These methods should only be used for ordinal features, where the order matters. For features where order is not important we must explore other techniques.

## 4. Nominal Features

Nominal features are categorical features that have no numerical importance. Order does not matter like in our example of color feature.

**One-hot encoding is a better technique when order doesn’t matter.**

In [None]:
# Working with Color - Nominal Feature
df

In one hot encoding, a new binary (dummy) variable is created for each unique value in the categorical variable. In our dataset, we have 5 unique colors and so we create 5 new features, one for each color.

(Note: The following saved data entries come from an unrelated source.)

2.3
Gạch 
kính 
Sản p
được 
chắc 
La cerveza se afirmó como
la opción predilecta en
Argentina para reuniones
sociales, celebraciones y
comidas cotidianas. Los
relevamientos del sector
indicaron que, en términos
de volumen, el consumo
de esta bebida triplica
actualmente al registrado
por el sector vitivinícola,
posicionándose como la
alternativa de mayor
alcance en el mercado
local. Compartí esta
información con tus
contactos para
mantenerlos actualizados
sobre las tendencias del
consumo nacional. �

If the value is true, the integer 1 is placed in the field, if false then a 0.

Here we can use Sklearn’s `OneHotEncoder()` to one hot encode our nominal features.


In [None]:
# Import Library
from sklearn.preprocessing import OneHotEncoder

# Creating one hot encoder object 
onehotencoder = OneHotEncoder()

# Reshape the 1-D country array to 2-D as fit_transform expects 2-D and finally fit the object 
X = onehotencoder.fit_transform(df['Color'].values.reshape(-1,1)).toarray()

# To add this back into the original dataframe 
dfOneHot = pd.DataFrame(X, columns = ["Color_"+str(onehotencoder.categories_[0][i]) for i in range(len(onehotencoder.categories_[0]))]) 
df1 = pd.concat([df, dfOneHot], axis=1)

# Droping the color column 
df1= df1.drop(['Color'], axis=1) 

# Printing to verify 
df1.head()


Here we can use Panda’s `get_dummies()` to one hot encode our nominal features.

This method converts a categorical variable to dummy variables and returns a dataframe. The `drop_first` parameter is helpful to get k-1 dummies by removing the first level.

In [None]:
# One-Hot Encoding without froping first column, drop_first = False
nominal_features_F = pd.get_dummies(df[['Color', 'Size_Encoded', 'Price', 'ClassLabel_Encoded']], drop_first=False)
nominal_features_F

In [None]:
# One-Hot Encoding with froping first column, drop_first = True
nominal_features_T = pd.get_dummies(df[['Color', 'Size_Encoded', 'Price', 'ClassLabel_Encoded']], drop_first=True)
nominal_features_T

We can see from the sample of our one hot encoded nominal features above that this type of encoding can greatly increase our number of columns. We input 1 column and after encoding now have 4! It introduces sparsity in the dataset i.e several columns having 0s and a few of them having 1s. In other words, it creates multiple dummy features in the dataset without adding much information.

In the situation of high cardinality features, those with many possible values, we may need to do some manipulation prior to encoding. For example, for values occurring only a small percent of the time, we could group them into an “other” category.

Also, they might lead to a Dummy variable trap. It is a phenomenon where features are highly correlated. That means using the other variables, we can easily predict the value of a variable.

Due to the massive increase in the dataset, coding slows down the learning of the model along with deteriorating the overall performance that ultimately makes the model computationally expensive. Further, while using tree-based models these encodings are not an optimum choice.

## 5. Other Encoding Techniques

THere are many other techniques to deal with categorical variables that i will reffer you to explore on your own.
Here is the list some of them:
1. Helmert Encoding
2. Frequency Encoding
3. Mean Encoding
4. Weight of Evidence Encoding
5. Probability Ratio Encoding
6. Hashing Encoding
7. Backward Difference Encoding
8. James-Stein Encoding
9. M-estimator Encoding